Wide receiver Robert Wheelwright combined with junior Jazz Peavy to provide a potent duo at that position, and tight end Eric Steffes was a major influence on those jet sweeps and helping the run game improve from 2015.

You can’t forget about the specialists, either. Long snapper Connor Udelhoven has been solid in that position since 2013, and kicker Andrew Endicott, despite some struggles midway through the year, performed admirably (13-of-19) in place of the injured Rafael Gaglianone.

The last one I want to mention is Houston. A once-heralded prospect, the California native endured coaching changes, a stint as a rugby-style punter and being a back-up for most of his career.

At the beginning of the 2016 season, he was named starter for the LSU game. He lost the starting gig after the Georgia State game, but worked his way back into the rotation for the Iowa game then on.

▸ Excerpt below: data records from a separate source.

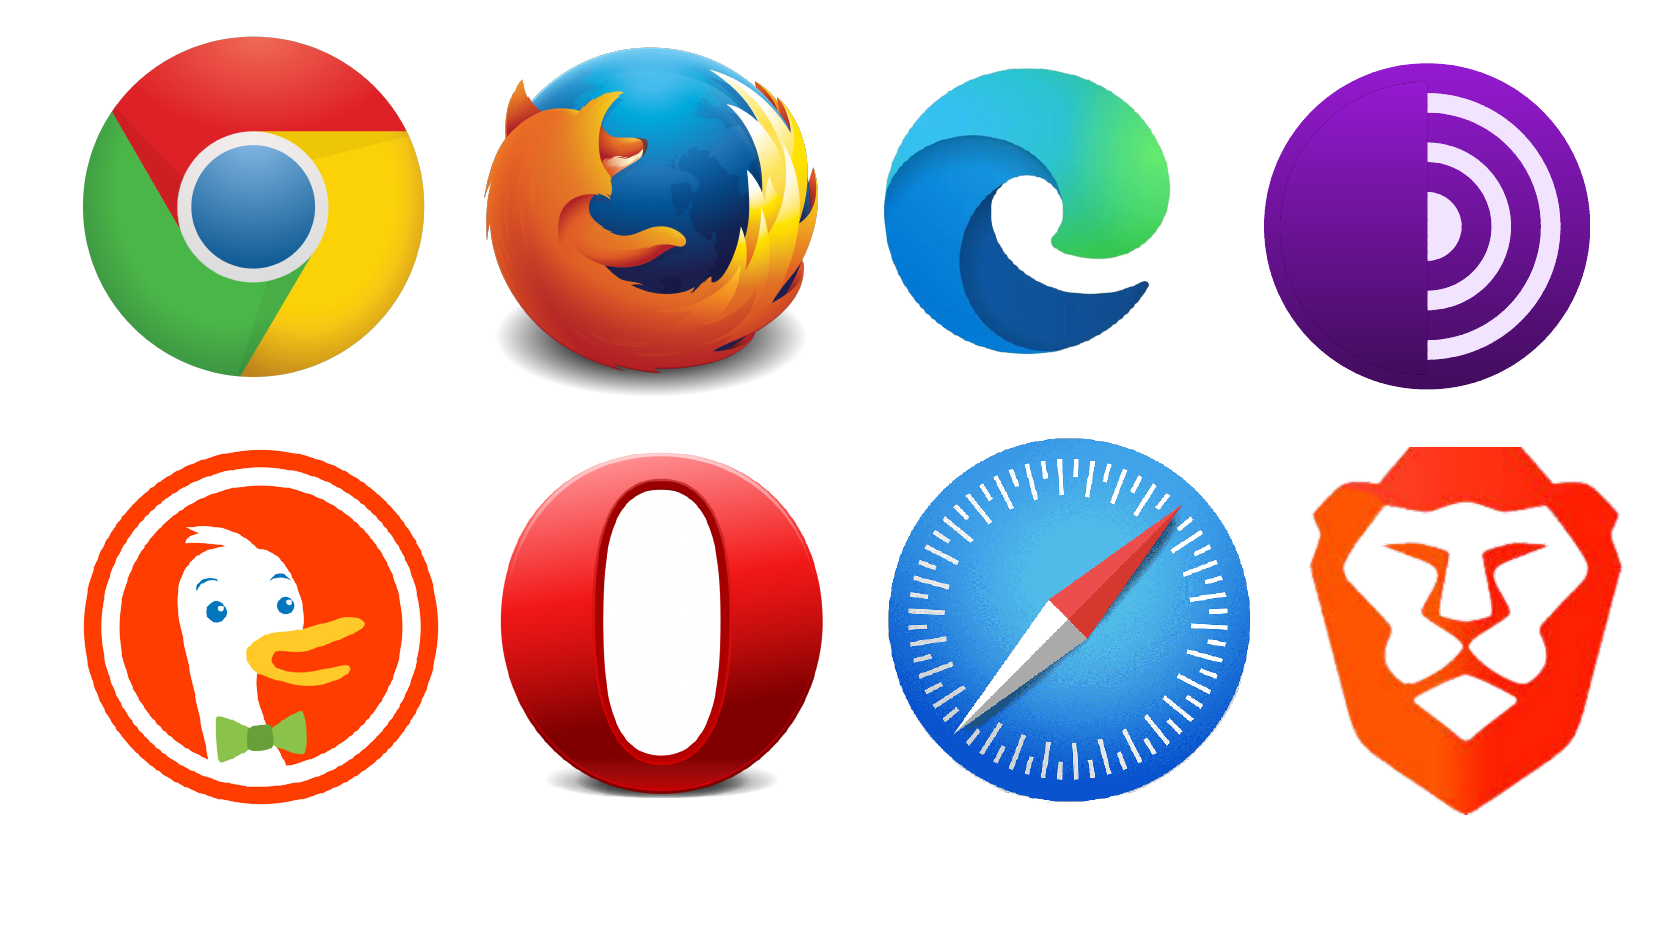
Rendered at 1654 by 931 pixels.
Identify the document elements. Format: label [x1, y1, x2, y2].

picture [1309, 447, 1623, 815]
picture [48, 414, 851, 839]
picture [82, 36, 425, 378]
picture [484, 47, 1591, 401]
picture [886, 436, 1252, 804]
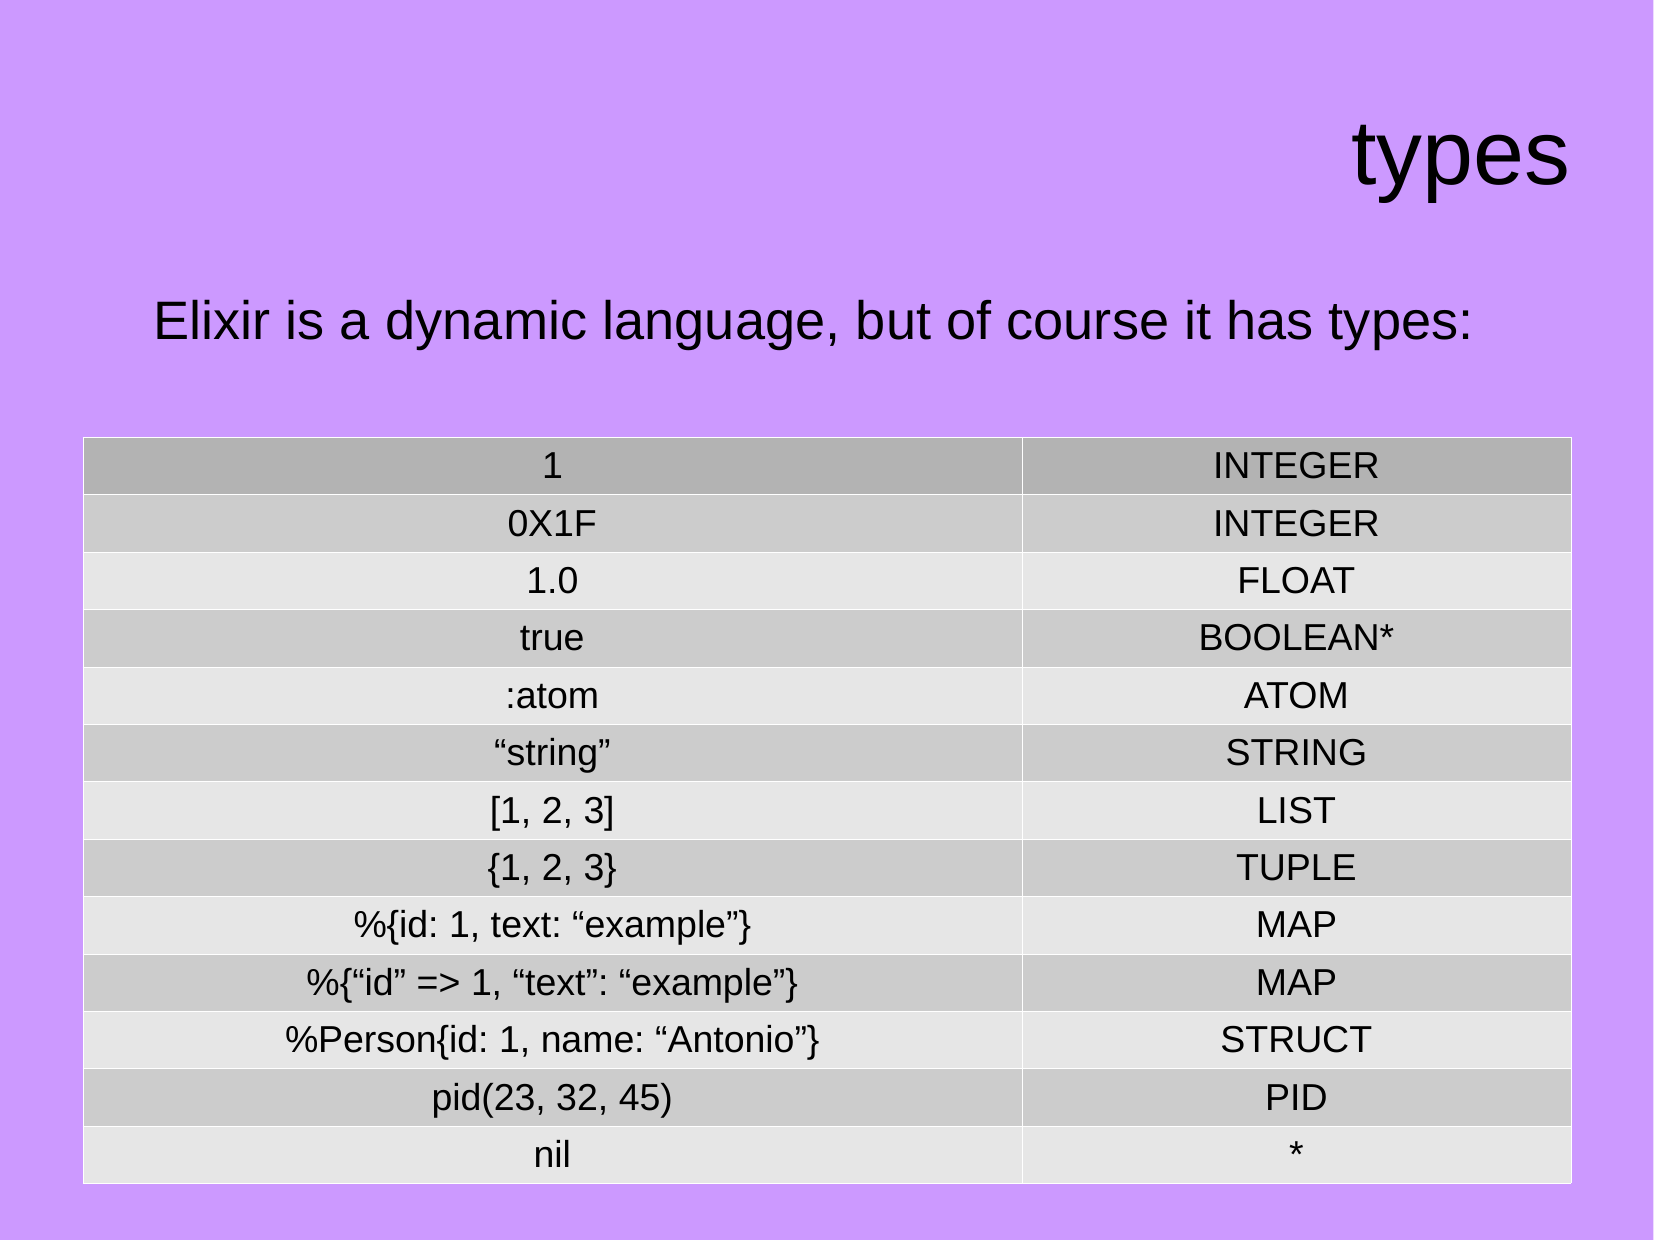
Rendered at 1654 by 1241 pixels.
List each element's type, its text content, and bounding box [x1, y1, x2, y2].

table_cell MAP [1023, 955, 1571, 1011]
table_header INTEGER [1023, 438, 1571, 494]
table_cell “string” [84, 725, 1022, 781]
table_cell true [84, 610, 1022, 667]
table_cell nil [84, 1127, 1022, 1183]
table_cell 1.0 [84, 553, 1022, 609]
table_cell %{id: 1, text: “example”} [84, 897, 1022, 954]
table_cell BOOLEAN* [1023, 610, 1571, 667]
table_cell pid(23, 32, 45) [84, 1069, 1022, 1126]
list Elixir is a dynamic language, but of course it has types: [82, 290, 1571, 437]
table_cell %{“id” => 1, “text”: “example”} [84, 955, 1022, 1011]
table_cell FLOAT [1023, 553, 1571, 609]
table_cell 0X1F [84, 495, 1022, 552]
table_cell [1, 2, 3] [84, 782, 1022, 839]
table_cell :atom [84, 668, 1022, 724]
table_cell %Person{id: 1, name: “Antonio”} [84, 1012, 1022, 1068]
table_cell INTEGER [1023, 495, 1571, 552]
table_cell ATOM [1023, 668, 1571, 724]
table_cell * [1023, 1127, 1571, 1183]
table_cell STRING [1023, 725, 1571, 781]
table_cell MAP [1023, 897, 1571, 954]
table_cell PID [1023, 1069, 1571, 1126]
table_cell TUPLE [1023, 840, 1571, 896]
table_cell LIST [1023, 782, 1571, 839]
table_cell {1, 2, 3} [84, 840, 1022, 896]
table_header 1 [84, 438, 1022, 494]
title types [82, 49, 1571, 257]
table_cell STRUCT [1023, 1012, 1571, 1068]
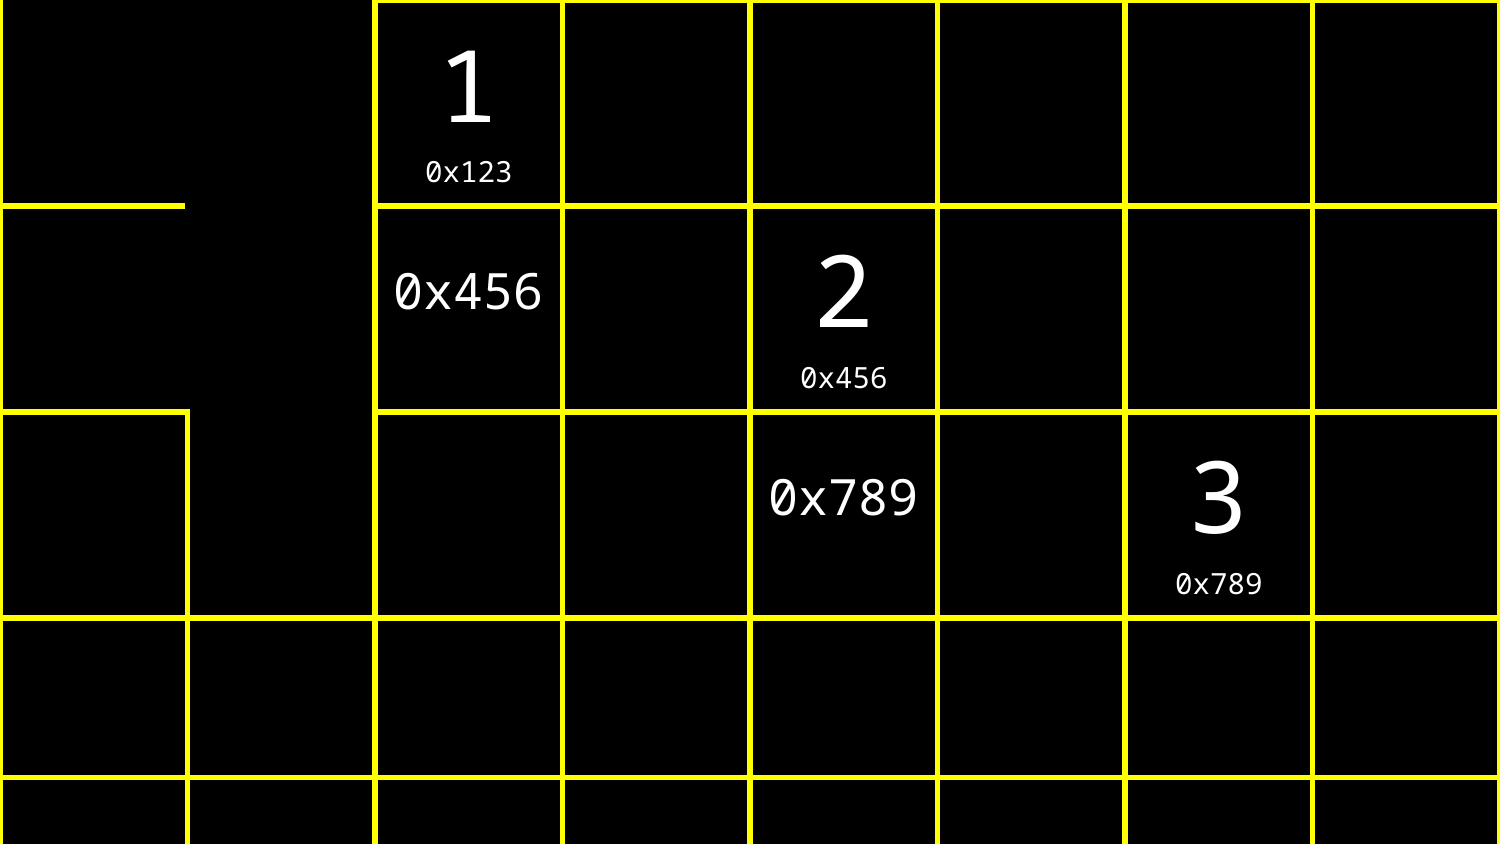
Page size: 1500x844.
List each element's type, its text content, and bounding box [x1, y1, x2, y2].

table_cell [753, 780, 935, 844]
table_cell [565, 780, 747, 844]
table_cell [190, 415, 372, 615]
table_cell [1128, 780, 1310, 844]
table_header [565, 3, 747, 203]
table_header 1 0x123 [378, 3, 560, 203]
table_header [1315, 3, 1497, 203]
table_cell [1128, 209, 1310, 409]
table_cell [1315, 621, 1497, 775]
table_cell [1128, 621, 1310, 775]
table_header [190, 3, 372, 203]
table_cell [3, 209, 185, 409]
table_cell [940, 780, 1122, 844]
table_header [940, 3, 1122, 203]
table_cell [753, 621, 935, 775]
table_cell [3, 415, 185, 615]
table_cell [1315, 209, 1497, 409]
table_cell [565, 209, 747, 409]
table_cell 2 0x456 [753, 209, 935, 409]
table_cell [940, 621, 1122, 775]
table_cell [565, 415, 747, 615]
table_cell [190, 209, 372, 409]
table_header [3, 3, 185, 203]
table_cell 0x789 [753, 415, 935, 615]
table_cell [378, 415, 560, 615]
table_cell [1315, 780, 1497, 844]
table_cell [3, 780, 185, 844]
table_cell [3, 621, 185, 775]
table_cell [565, 621, 747, 775]
table_cell [190, 621, 372, 775]
table_cell [1315, 415, 1497, 615]
table_cell [378, 780, 560, 844]
table_cell [940, 209, 1122, 409]
table_cell [378, 621, 560, 775]
table_cell 3 0x789 [1128, 415, 1310, 615]
table_cell 0x456 [378, 209, 560, 409]
table_header [753, 3, 935, 203]
table_cell [940, 415, 1122, 615]
table_header [1128, 3, 1310, 203]
table_cell [190, 780, 372, 844]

He’s looked better since then, outside of the Nebraska game, and honestly has looked like the better quarterback in the UW platoon.

Houston finished his career going a nearly-perfect 11-of-12 for 159 yards against Western Michigan and, more importantly, as a winner.

Wisconsin will have a potent team on both sides of the ball next year, but the contributions of those that will exhaust their eligibility after this game cannot be overstated.